Edge-Connectivity of a graph

Question

If $G$ is a graph of order $n$ such that $\delta(G) \geq (n-1)/2$, then $\lambda(G)= \delta(G)$

So I know this statement to be true. How would I prove this statement?

Answer 1

This solution is probably much longer than needed, the inequalities I am using might be improved on...

The inequality $\lambda(G) \leq \delta(G)$ is well known and trivial.

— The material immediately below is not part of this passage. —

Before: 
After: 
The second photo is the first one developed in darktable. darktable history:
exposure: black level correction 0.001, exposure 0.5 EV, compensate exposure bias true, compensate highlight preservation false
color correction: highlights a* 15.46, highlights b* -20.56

Assume now by contradiction that

$$\lambda(G) < \delta(G) \,.$$

This means that we can disconnect the graph by removing $\delta(G)-1$ edges, lets call them $v_1,..,v_k$ where $k=\Lambda(G)$.

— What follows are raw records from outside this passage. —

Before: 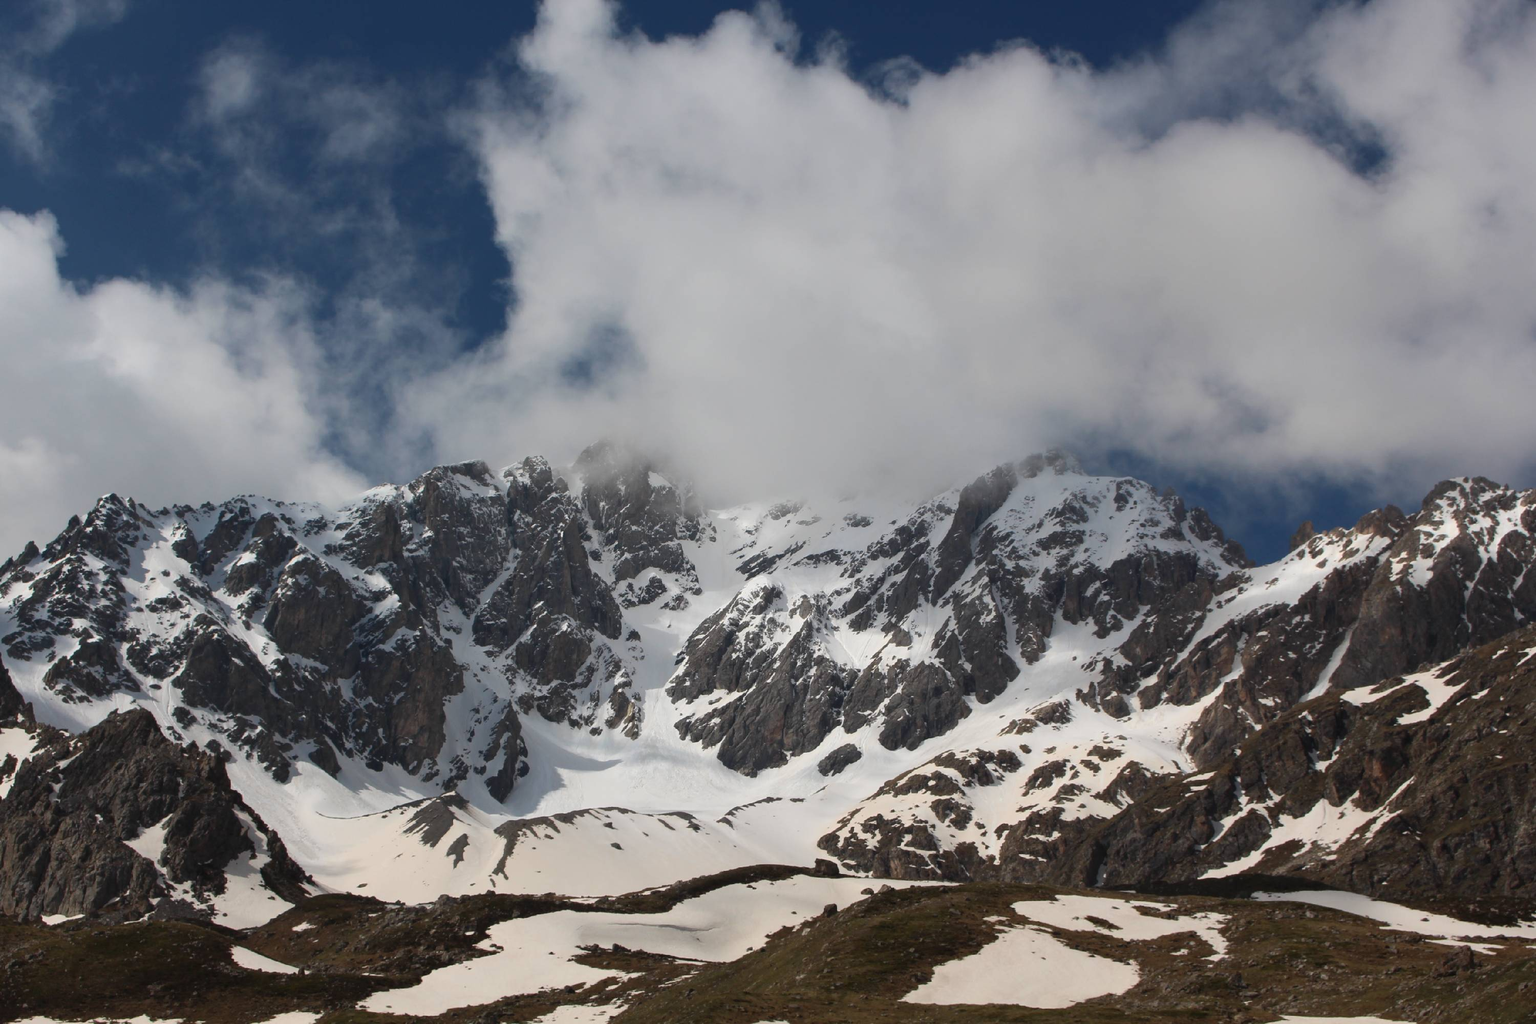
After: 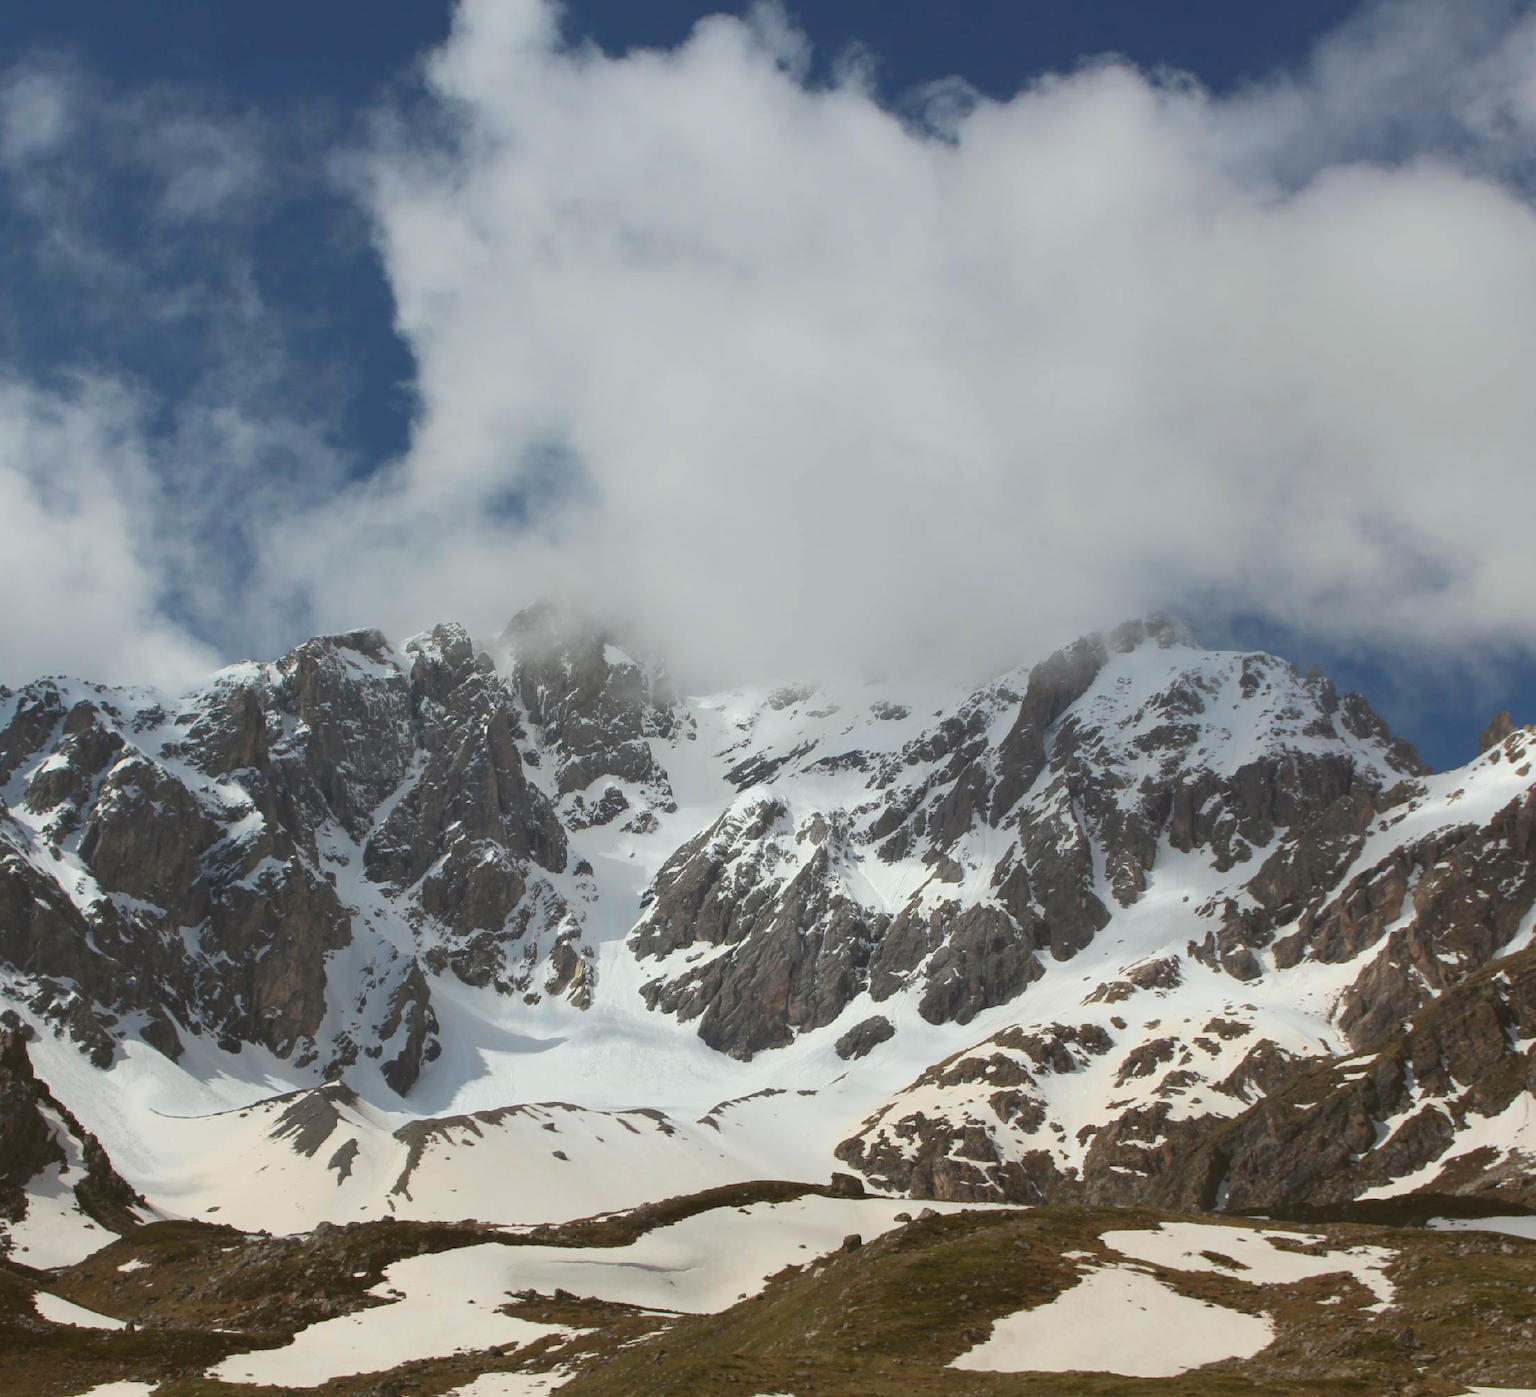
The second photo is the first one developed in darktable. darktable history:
color balance: lift [1.004, 1.002, 1.002, 0.998], gamma [1, 1.007, 1.002, 0.993], gain [1, 0.977, 1.013, 1.023], contrast -3.64%
tone equalizer: on, module defaults
contrast brightness saturation: brightness 0.09, saturation 0.19
exposure: exposure 0.02 EV, compensate highlight preservation false
crop: left 13.443%, right 13.31%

Then one of the components of the graph has $l \leq \frac{n}{2}$ vertices. Originally, the total degree of the vertices in this component were at least $l \frac{n-1}{2}$. As we removed $k$ edges, the total degree is at least $$l \frac{n-1}{2}-2k \,.$$

As this component has $l$ vertices, the total degree is at most $\frac{l(l-1)}{2}$.

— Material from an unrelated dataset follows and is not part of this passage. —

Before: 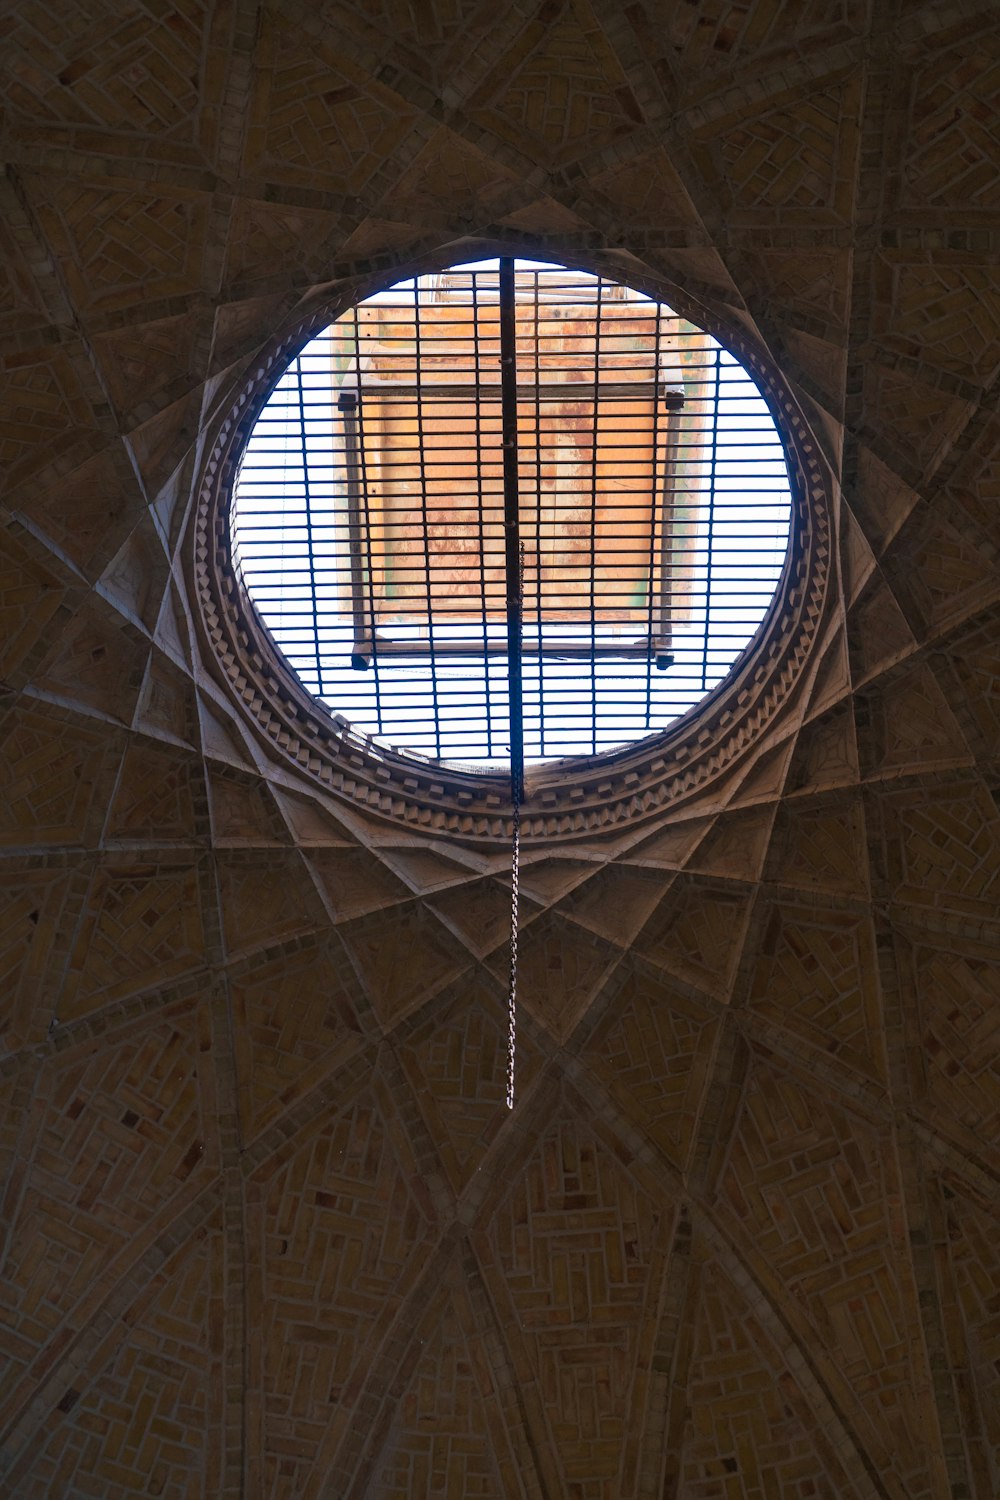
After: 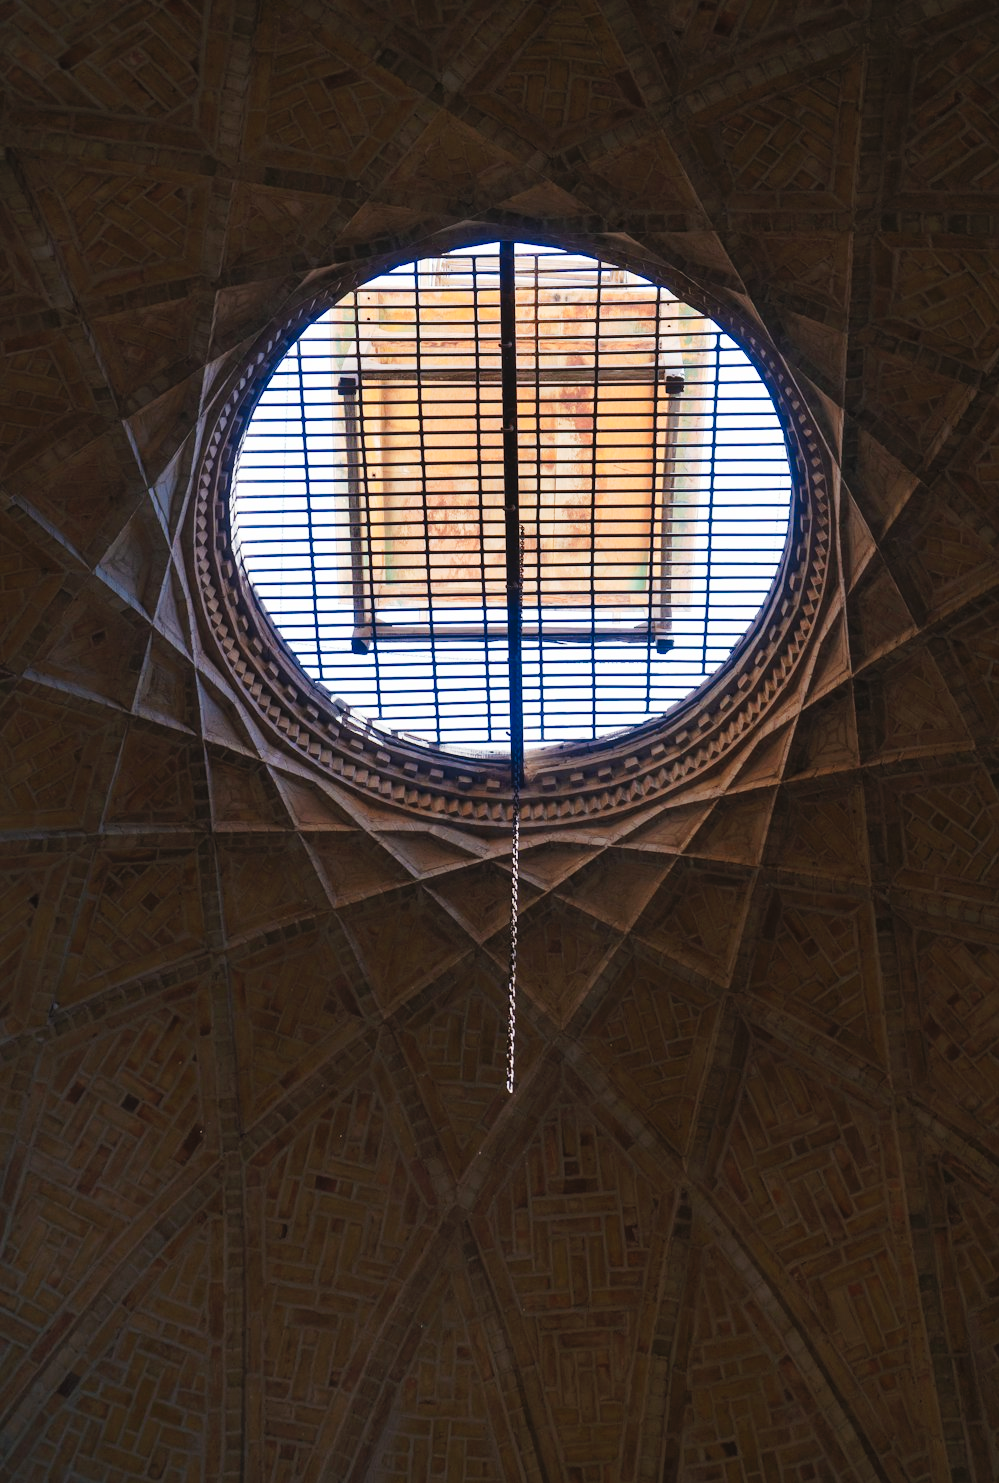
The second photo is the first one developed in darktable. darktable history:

Thus we have $$l \frac{n-1}{2}-2k \leq \frac{l(l-1)}{2} \,.$$

Now using $k \leq l-1$ we get

$$l(n-1) \leq 4k+ l(l-1) \leq 4(l-1)+l(l-1)=(l+4)(l-1) < l(l+4)$$

Thus

$$n-1 < l+4 \,.$$

Now, using $l \leq \frac{n}{2}$ you get

$$n-1 < \frac{n}{2} +4 $$

This yields $$n < 10 \,.$$

The cases $n \leq 9$ can now be studied now $n$ by $n$. Note that if $n$ is even, $\delta(G) \geq (n-1)/2$ can be replaced by $\delta(G) \geq (n-2)/2$; while if $n$ is odd we have $l \leq \frac{n-1}{2}$. If you study separately these two cases, you get sharper inequalities in the proof, I would expect to go down to something like $n \leq 5$.

Answer 2

Since $G$ is a graph of order $n$ such that $\delta(G)\geq(n-1)/2$, then $G$ is connected. Also, for every graph $G$, $\lambda(G)\leq\delta(G)$. Assume that $\lambda(G)\lt\delta(G)$. Let $X$ be a minimum edge-cut of $G$ where $|X|=\lambda(G)$. Then $G-X$ is disconnected by definition. However, since $\lambda(G)\lt\delta(G)$ we know that $G-X$ is connected which is a contradiction. Thus $\lambda(G)=\delta(G)$.